Naturally, there are advantages and
disadvantages to structuring a transaction as a statutory merger.
Type A mergers do allow for more flexibility in transaction design than
many of the other reorganizations you will learn about.
For example, both type B and C reorganizations require transfer of
voting stock, whereas voting stock is not required for type A arrangements.
In terms of disadvantages, every corporation in a type
A reorganization must obtain re-approval from a majority of its shareholders.
State laws often allow dissenting shareholders to demand that their shares
be purchased by the corporation.
Another key disadvantage is, the cost of reassigning asset ownership which can
include title fees and transfer taxes paid to local or state tax authorities.
Such costs can sometimes be alleviated by using a variation of a type A merger.
Let's discuss two of them.
First, in a forward triangular merger Marley corporation forms a subsidiary
corporation Root Subsidiary.
Which holds Marley stock.
Sunchasers Shakery Corporation then merges into Roots such that Nicholas receives
the Marley stock and exchange for his Sunchasers stock.
In the end, Sunchasers assets and
liabilities are isolated in a wholly owned subsidiary of Marley.
This merger variation is common when a parent corporation is a holding company or
its stock is publicly traded.
To qualify for tax deferral, a forward triangular merger might satisfy all
requirements mentioned earlier plus one additional condition.
That is the acquisition subsidiary Root, must require substantially all
of Sunchasers assets which the IRS defines as 70% and
90% of the fair market value gross and net assets respectively.
Additional considerations may apply, but are beyond the scope of our discussion.
Second, in a reverse triangular merger, Sunchaser's existence is preserved.
For instance, if Sunchaser owns a valuable asset such as patents on its coconut zip
line drink delivery system that cannot be easily transferred to another entity.
It makes little sense to dissolve Sunchaser as the valuable asset
would be lost.
4:05
However, Marley can create a subsidiary corporation like before
that holds Marley's stock.
The subsidiary Roots can then merge into Sunchaser
with Nicholas receiving Marley's stocks in exchange for his Sunchaser stock.
In the end Sunchaser remains legally intact.
Aside from the general requirements this merger variation must also satisfy three
additional requirements.
First, Sunchaser must hold substantially all of assets of both Roots and Sunchaser.
Second, Nicholas must transfer an amount of stock in Sunchaser that constitutes
control of Sunchaser, that is 80% or more.
Finally, Nicholas must receive Marley voting stock in exchange for
his Sunchaser stock that constitutes control of Sunchaser in the exchange.
This final requirement is often very difficult for publicly traded companies to
meet as they are sensitive to the amount of stock issued in an acquisition.
Due to its adverse effects on earnings per share the other denominator,
that is the number of outstanding shares.

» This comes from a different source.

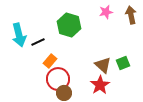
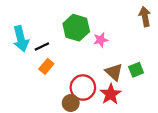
pink star: (106, 12) -> (101, 40), moved
orange rectangle: (50, 61) -> (46, 66), moved
red circle: (58, 79) -> (83, 88), moved

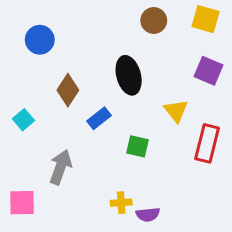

A reverse triangular merger was used in the $7.4 billion
acquisition of Pixar by World Disney.
Specifically an acquisition subsidiary merged into Pixar, with the former
shareholders of Pixar receiving Disney stock in exchange for their Pixar stock.
You can learn more about this merger in the reading design for this module.
Spoiler alert, the story ends with Mickey, Mouse, and
Nemo becoming corporate cousins, typical Disney.
Finally, in a statutory consolidation, the assets of two or
more corporations are transferred to a newly created entity,
followed by dissolution of the two pre-existing transfer corporations.
The shareholders of each transfer corporation become shareholders in the new
corporation, by operation of law.
For example, both Sunchaser and Marley can transfer their assets and liabilities
to a newly formed entity, West Indies Corporation in exchange for its stock.
Marley and Sunchaser will then cease to exist by operation of state law.